From e030913d9f41da7de8cbff9d7e160a04b4b1cbec Mon Sep 17 00:00:00 2001
From: chrislu <chris.lu@gmail.com>
Date: Thu, 4 Sep 2025 08:37:01 -0700
Subject: [PATCH] clean up

---
 SQL_FEATURE_PLAN.md | 90 ++++++++++++++++++++-------------------------
 1 file changed, 39 insertions(+), 51 deletions(-)

diff --git a/SQL_FEATURE_PLAN.md b/SQL_FEATURE_PLAN.md
index bb30526ce..e1d58611b 100644
--- a/SQL_FEATURE_PLAN.md
+++ b/SQL_FEATURE_PLAN.md
@@ -1,26 +1,24 @@
 # SQL Query Engine Feature, Dev, and Test Plan
 
-This document outlines the plan for adding comprehensive SQL support to SeaweedFS, focusing on schematized Message Queue (MQ) topics with full DDL and DML capabilities, plus S3 objects querying.
+This document outlines the plan for adding SQL querying support to SeaweedFS, focusing on reading and analyzing data from Message Queue (MQ) topics and S3 objects.
 
 ## Feature Plan
 
 **1. Goal**
 
-To provide a full-featured SQL interface for SeaweedFS, treating schematized MQ topics as database tables with complete DDL/DML support. This enables:
-- Database-like operations on MQ topics (CREATE TABLE, ALTER TABLE, DROP TABLE)
-- Advanced querying with SELECT, WHERE, JOIN, aggregations
-- Schema management and metadata operations (SHOW DATABASES, SHOW TABLES)
+To provide a SQL querying interface for SeaweedFS, enabling analytics on existing MQ topics and S3 objects.

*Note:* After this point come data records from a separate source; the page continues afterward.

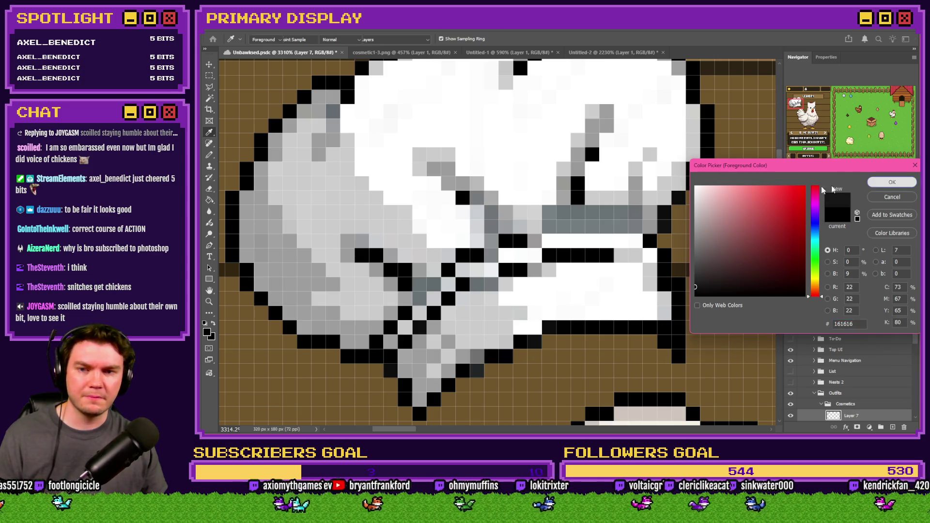
left_click(892, 182)
left_click(571, 216)
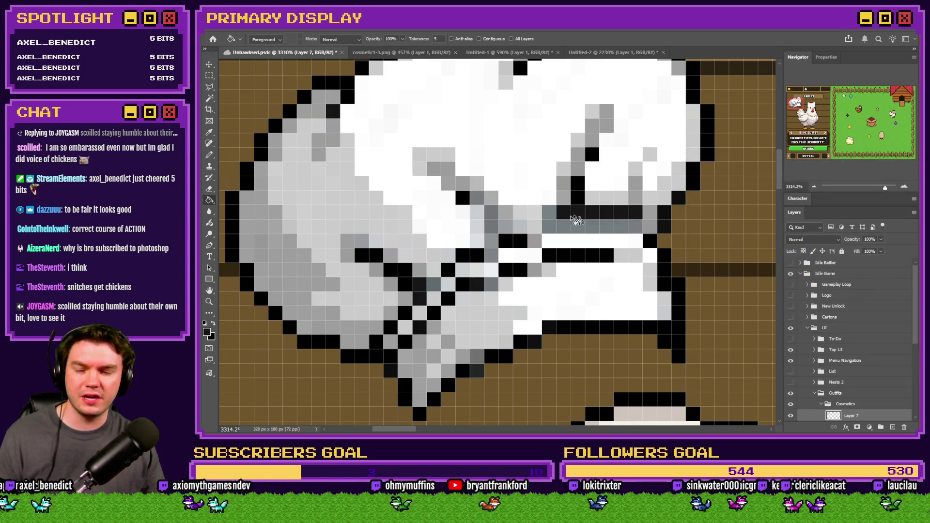
Recolour the hat's mid-grey pixels with dark grey 202020.
left_click(207, 333)
left_click(694, 282)
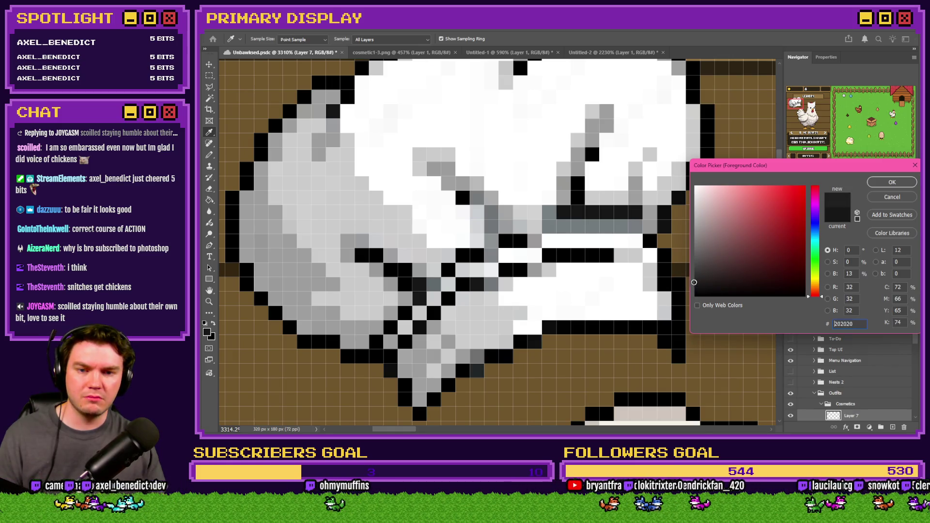
left_click(892, 182)
left_click(478, 201)
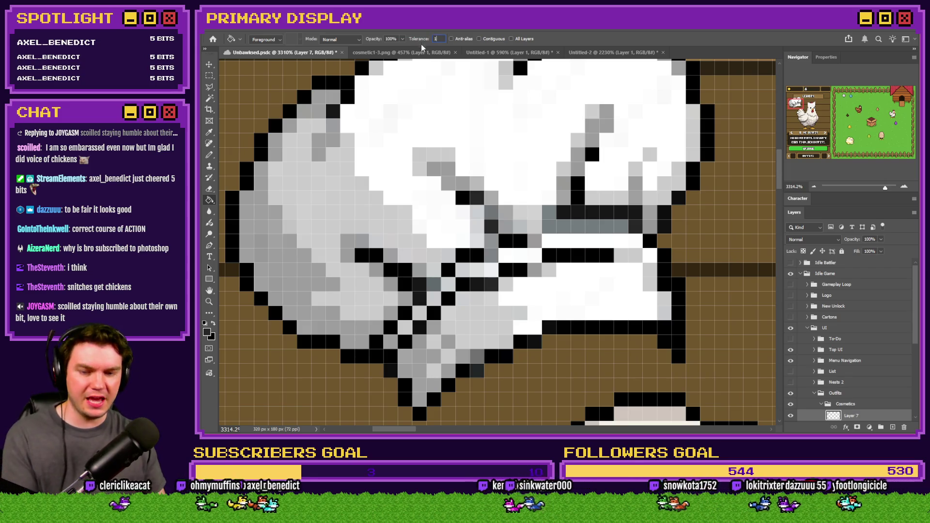
key("ctrl+z")
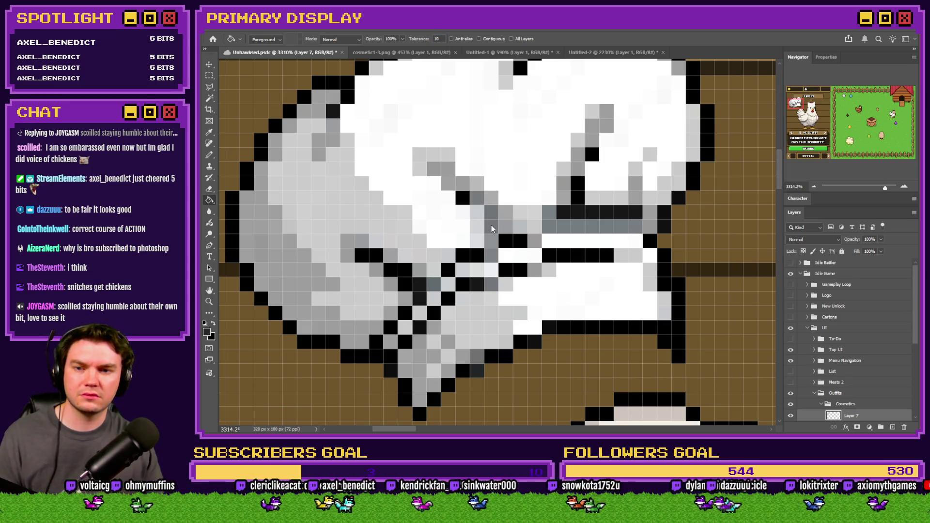
left_click(492, 227)
Set the foreground colour to 333333, then to mid grey 5e5e5e.
key("i")
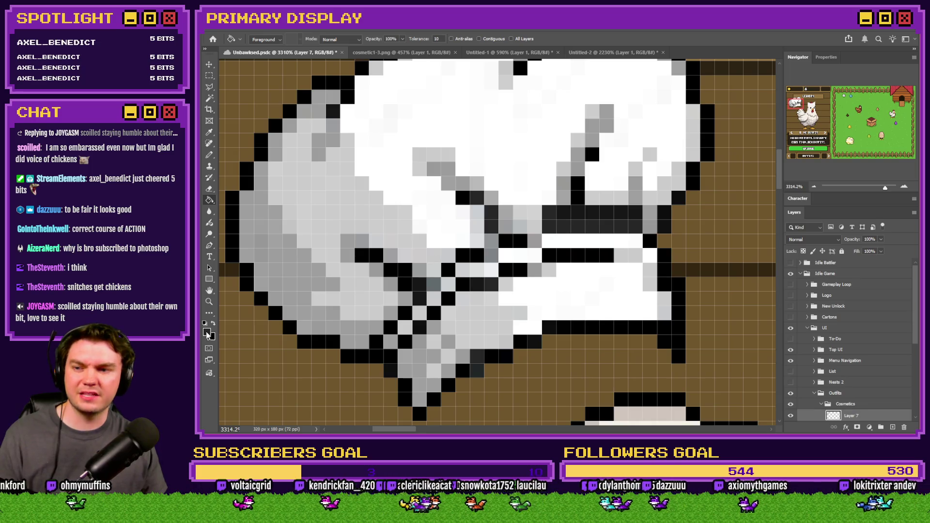
left_click(207, 334)
left_click(694, 275)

This enables:
+- Advanced querying with SELECT, WHERE, JOIN, aggregations on MQ topics
+- Schema discovery and metadata operations (SHOW DATABASES, SHOW TABLES, DESCRIBE)
 - In-place analytics on Parquet-stored messages without data movement
+- Direct querying of S3 objects in various formats
 
 **2. Key Features**
 
-*   **Schematized Topic Management (Priority 1):**
+*   **Schema Discovery and Metadata (Priority 1):**
     *   `SHOW DATABASES` - List all MQ namespaces
-    *   `SHOW TABLES` - List all topics in a namespace
-    *   `CREATE TABLE topic_name (field1 INT, field2 STRING, ...)` - Create new MQ topic with schema
-    *   `ALTER TABLE topic_name ADD COLUMN field3 BOOL` - Modify topic schema (with versioning)
-    *   `DROP TABLE topic_name` - Delete MQ topic
+    *   `SHOW TABLES` - List all topics in a namespace  
     *   `DESCRIBE table_name` - Show topic schema details
+    *   Automatic schema detection from existing Parquet data
 *   **Advanced Query Engine (Priority 1):**
     *   Full `SELECT` support with `WHERE`, `ORDER BY`, `LIMIT`, `OFFSET`
     *   Aggregation functions: `COUNT()`, `SUM()`, `AVG()`, `MIN()`, `MAX()`, `GROUP BY`
@@ -67,8 +65,8 @@ To provide a full-featured SQL interface for SeaweedFS, treating schematized MQ
 *   **Schema Catalog:**
     *   Leverage existing `weed/mq/schema/` infrastructure
     *   Map MQ namespaces to "databases" and topics to "tables"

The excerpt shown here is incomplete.